O amplo campus da floresta de Jameson inspira a criatividade sem fim
Chloe Newman
Aninhado no sereno sertão da cidade de Cavan, na Irlanda, o campus Cabu, construído em Jameson, forneceu o cenário perfeito para uma semana de colaborações únicas. Além do vibrante estúdio de gravação, várias salas de ensaio e espaços de desempenho transformadores, o extenso campus também possui um bar, uma loja e para aqueles que precisam de uma limpeza, uma série de banheiras de hidromassagem e salas de relaxamento. O espaço impressionante também abriga várias cabines rústicas, onde é onde Jameson Distille Sounds deste ano entrou em guerra. Com o compromisso de nutrir a criatividade, Cabu também forneceu aos artistas alguma inspiração ao ar livre, seja percorrendo as inúmeras trilhas ou se desenrolam pacificamente pelo lago Boathouse. Coisas verdadeiramente impressionantes.
Especialistas em estilo exploram como a moda e a música sincronizam
Chloe Newman
Moda e música sempre foram sinônimos e, portanto, não foi surpresa vê -los explorados em uma discussão de mesa redonda perspicaz. Hospedado por Lea Ogunlami, que moderou cada um dos workshops da semana, o painel apresentava editor-chefe complexo Aria HughesGM da Creative House Aceshit Inc. da AP. Krystal Milese designer de moda Robyn Lynch. “Eu sempre amei a moda, então isso foi super legal para sentar”, artista da Malásia Saint Kylo Disse ao Complex, antes de elogiar a gama diversificada de tópicos que os participantes do painel trouxeram. “Gostei de como eles estavam falando sobre grandes modos de marca e streetwear”. A sessão de 90 minutos provou ser uma mina de ouro de informações valiosas.
Anderson .paak é criativo com uma performance surpresa
Chloe Newman
Trazendo uma incrível semana de conexão e colaboração a um emocionante fechamento, a AP surpreendeu a classe Jameson destilado deste ano com um mini-concerto dinâmico.
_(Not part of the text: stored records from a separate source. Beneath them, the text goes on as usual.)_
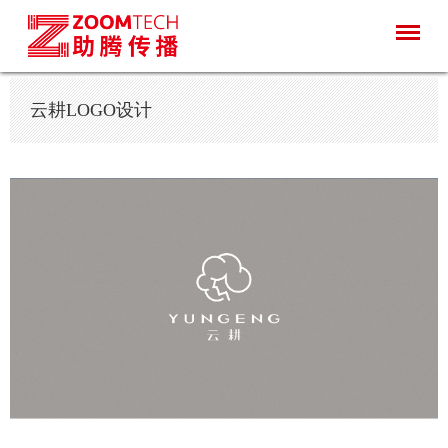
云耕LOGO设计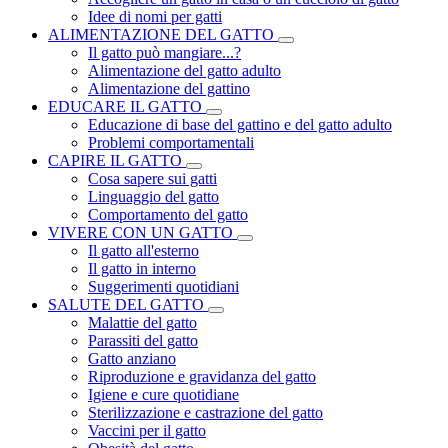
Idee di nomi per gatti
ALIMENTAZIONE DEL GATTO
Il gatto può mangiare...?
Alimentazione del gatto adulto
Alimentazione del gattino
EDUCARE IL GATTO
Educazione di base del gattino e del gatto adulto
Problemi comportamentali
CAPIRE IL GATTO
Cosa sapere sui gatti
Linguaggio del gatto
Comportamento del gatto
VIVERE CON UN GATTO
Il gatto all'esterno
Il gatto in interno
Suggerimenti quotidiani
SALUTE DEL GATTO
Malattie del gatto
Parassiti del gatto
Gatto anziano
Riproduzione e gravidanza del gatto
Igiene e cure quotidiane
Sterilizzazione e castrazione del gatto
Vaccini per il gatto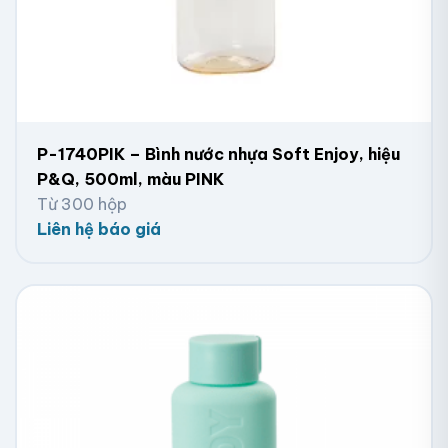
P-1740PIK – Bình nước nhựa Soft Enjoy, hiệu
P&Q, 500ml, màu PINK
Từ 300 hộp
Liên hệ báo giá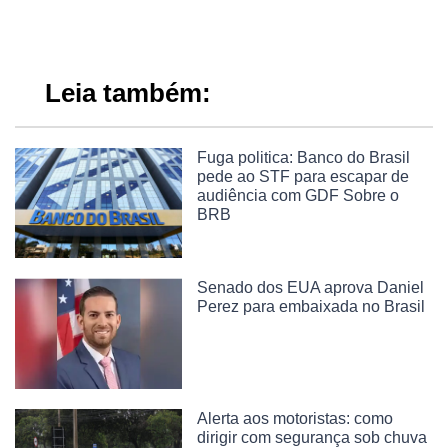
Leia também:
Fuga politica: Banco do Brasil
pede ao STF para escapar de
audiência com GDF Sobre o
BRB
Senado dos EUA aprova Daniel
Perez para embaixada no Brasil
Alerta aos motoristas: como
dirigir com segurança sob chuva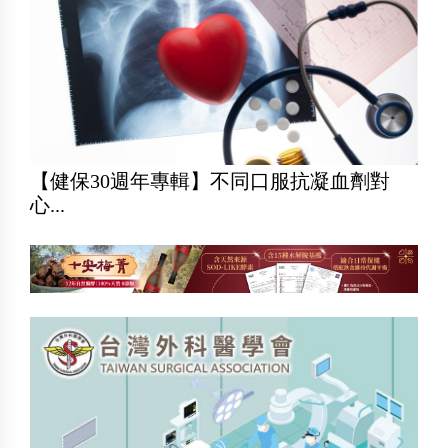
【健保30週年專輯】不同口服抗凝血劑對
心...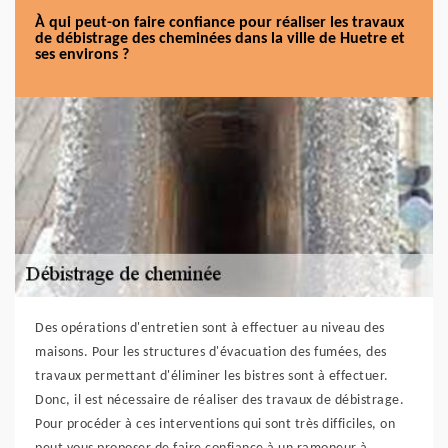
À qui peut-on faire confiance pour réaliser les travaux
de débistrage des cheminées dans la ville de Huetre et
ses environs ?
Des opérations d'entretien sont à effectuer au niveau des
maisons. Pour les structures d'évacuation des fumées, des
travaux permettant d'éliminer les bistres sont à effectuer.
Donc, il est nécessaire de réaliser des travaux de débistrage.
Pour procéder à ces interventions qui sont très difficiles, on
O conjunto íntimo, às vezes tocando como uma fita de mistura de lanterna verde de DJ, provou ser uma masterclass na criatividade. Reconhecendo músicas como “Come Down”, tiradas de seu álbum de 2016, Malibu, e “Fly Like Me”, de Silk Sonic, em mash-ups surpreendentes, misturando clássicos como Kool & The Gang’s “Hollywood Swinging” e Mystikal’s “Shake Ya Ass” em suas próprias faixas, ele também fez um shinging de Mystikal. E no espírito de colaboração, ele trouxe o trompetista Maurice “Mobetta” Brown, acrescentando ainda mais sabor a uma noite já inesquecível.